→ **WHAT IS NEEDED**
Take the records below and set them down exactly, so that every line matches the original.

[Stored data entries]
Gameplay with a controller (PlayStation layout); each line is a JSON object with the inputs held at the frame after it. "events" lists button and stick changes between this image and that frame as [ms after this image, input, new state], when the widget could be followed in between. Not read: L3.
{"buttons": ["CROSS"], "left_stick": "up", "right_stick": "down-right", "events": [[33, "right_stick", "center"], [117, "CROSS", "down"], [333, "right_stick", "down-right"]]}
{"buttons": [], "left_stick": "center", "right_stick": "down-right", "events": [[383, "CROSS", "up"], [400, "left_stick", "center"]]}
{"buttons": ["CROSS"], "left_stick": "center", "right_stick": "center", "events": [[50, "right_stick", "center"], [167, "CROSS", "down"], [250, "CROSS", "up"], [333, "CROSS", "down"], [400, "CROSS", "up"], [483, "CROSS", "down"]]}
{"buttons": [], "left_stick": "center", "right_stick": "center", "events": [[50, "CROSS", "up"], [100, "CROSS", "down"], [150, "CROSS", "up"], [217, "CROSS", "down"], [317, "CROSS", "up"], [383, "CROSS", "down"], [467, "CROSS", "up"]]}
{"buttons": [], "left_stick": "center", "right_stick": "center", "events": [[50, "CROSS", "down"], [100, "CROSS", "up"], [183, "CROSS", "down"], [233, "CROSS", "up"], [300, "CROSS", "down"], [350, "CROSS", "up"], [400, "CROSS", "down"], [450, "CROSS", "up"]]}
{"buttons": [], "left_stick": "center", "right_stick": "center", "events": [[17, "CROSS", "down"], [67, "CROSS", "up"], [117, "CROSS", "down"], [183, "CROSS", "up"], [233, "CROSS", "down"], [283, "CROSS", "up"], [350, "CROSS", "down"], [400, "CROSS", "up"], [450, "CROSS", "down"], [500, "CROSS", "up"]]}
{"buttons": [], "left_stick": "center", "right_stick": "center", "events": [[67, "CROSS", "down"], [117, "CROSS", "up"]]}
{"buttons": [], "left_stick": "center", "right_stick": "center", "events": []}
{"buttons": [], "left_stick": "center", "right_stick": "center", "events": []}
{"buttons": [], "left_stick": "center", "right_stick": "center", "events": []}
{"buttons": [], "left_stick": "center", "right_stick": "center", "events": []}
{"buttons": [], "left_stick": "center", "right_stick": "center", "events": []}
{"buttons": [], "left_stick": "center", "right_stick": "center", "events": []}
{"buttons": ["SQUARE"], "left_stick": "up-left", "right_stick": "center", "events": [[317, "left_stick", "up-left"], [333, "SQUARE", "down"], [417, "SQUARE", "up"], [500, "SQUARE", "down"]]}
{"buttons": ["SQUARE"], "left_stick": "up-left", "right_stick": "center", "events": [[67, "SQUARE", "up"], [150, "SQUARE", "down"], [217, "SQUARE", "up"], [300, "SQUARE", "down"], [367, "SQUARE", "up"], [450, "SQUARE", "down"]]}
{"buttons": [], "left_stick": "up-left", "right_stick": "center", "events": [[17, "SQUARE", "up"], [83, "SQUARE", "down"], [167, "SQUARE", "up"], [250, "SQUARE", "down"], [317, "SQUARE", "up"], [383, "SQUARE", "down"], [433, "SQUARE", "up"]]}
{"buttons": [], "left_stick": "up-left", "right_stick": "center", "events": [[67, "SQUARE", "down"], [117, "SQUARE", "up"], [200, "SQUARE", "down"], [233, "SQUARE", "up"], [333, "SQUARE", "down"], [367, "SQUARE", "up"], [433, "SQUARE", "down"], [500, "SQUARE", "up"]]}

→ **TASK OUTPUT**
Gameplay with a controller (PlayStation layout); each line is a JSON object with the inputs held at the frame after it. "events" lists button and stick changes between this image and that frame as [ms after this image, input, new state], when the widget could be followed in between. Not read: L3.
{"buttons": ["CROSS"], "left_stick": "up", "right_stick": "down-right", "events": [[33, "right_stick", "center"], [117, "CROSS", "down"], [333, "right_stick", "down-right"]]}
{"buttons": [], "left_stick": "center", "right_stick": "down-right", "events": [[383, "CROSS", "up"], [400, "left_stick", "center"]]}
{"buttons": ["CROSS"], "left_stick": "center", "right_stick": "center", "events": [[50, "right_stick", "center"], [167, "CROSS", "down"], [250, "CROSS", "up"], [333, "CROSS", "down"], [400, "CROSS", "up"], [483, "CROSS", "down"]]}
{"buttons": [], "left_stick": "center", "right_stick": "center", "events": [[50, "CROSS", "up"], [100, "CROSS", "down"], [150, "CROSS", "up"], [217, "CROSS", "down"], [317, "CROSS", "up"], [383, "CROSS", "down"], [467, "CROSS", "up"]]}
{"buttons": [], "left_stick": "center", "right_stick": "center", "events": [[50, "CROSS", "down"], [100, "CROSS", "up"], [183, "CROSS", "down"], [233, "CROSS", "up"], [300, "CROSS", "down"], [350, "CROSS", "up"], [400, "CROSS", "down"], [450, "CROSS", "up"]]}
{"buttons": [], "left_stick": "center", "right_stick": "center", "events": [[17, "CROSS", "down"], [67, "CROSS", "up"], [117, "CROSS", "down"], [183, "CROSS", "up"], [233, "CROSS", "down"], [283, "CROSS", "up"], [350, "CROSS", "down"], [400, "CROSS", "up"], [450, "CROSS", "down"], [500, "CROSS", "up"]]}
{"buttons": [], "left_stick": "center", "right_stick": "center", "events": [[67, "CROSS", "down"], [117, "CROSS", "up"]]}
{"buttons": [], "left_stick": "center", "right_stick": "center", "events": []}
{"buttons": [], "left_stick": "center", "right_stick": "center", "events": []}
{"buttons": [], "left_stick": "center", "right_stick": "center", "events": []}
{"buttons": [], "left_stick": "center", "right_stick": "center", "events": []}
{"buttons": [], "left_stick": "center", "right_stick": "center", "events": []}
{"buttons": [], "left_stick": "center", "right_stick": "center", "events": []}
{"buttons": ["SQUARE"], "left_stick": "up-left", "right_stick": "center", "events": [[317, "left_stick", "up-left"], [333, "SQUARE", "down"], [417, "SQUARE", "up"], [500, "SQUARE", "down"]]}
{"buttons": ["SQUARE"], "left_stick": "up-left", "right_stick": "center", "events": [[67, "SQUARE", "up"], [150, "SQUARE", "down"], [217, "SQUARE", "up"], [300, "SQUARE", "down"], [367, "SQUARE", "up"], [450, "SQUARE", "down"]]}
{"buttons": [], "left_stick": "up-left", "right_stick": "center", "events": [[17, "SQUARE", "up"], [83, "SQUARE", "down"], [167, "SQUARE", "up"], [250, "SQUARE", "down"], [317, "SQUARE", "up"], [383, "SQUARE", "down"], [433, "SQUARE", "up"]]}
{"buttons": [], "left_stick": "up-left", "right_stick": "center", "events": [[67, "SQUARE", "down"], [117, "SQUARE", "up"], [200, "SQUARE", "down"], [233, "SQUARE", "up"], [333, "SQUARE", "down"], [367, "SQUARE", "up"], [433, "SQUARE", "down"], [500, "SQUARE", "up"]]}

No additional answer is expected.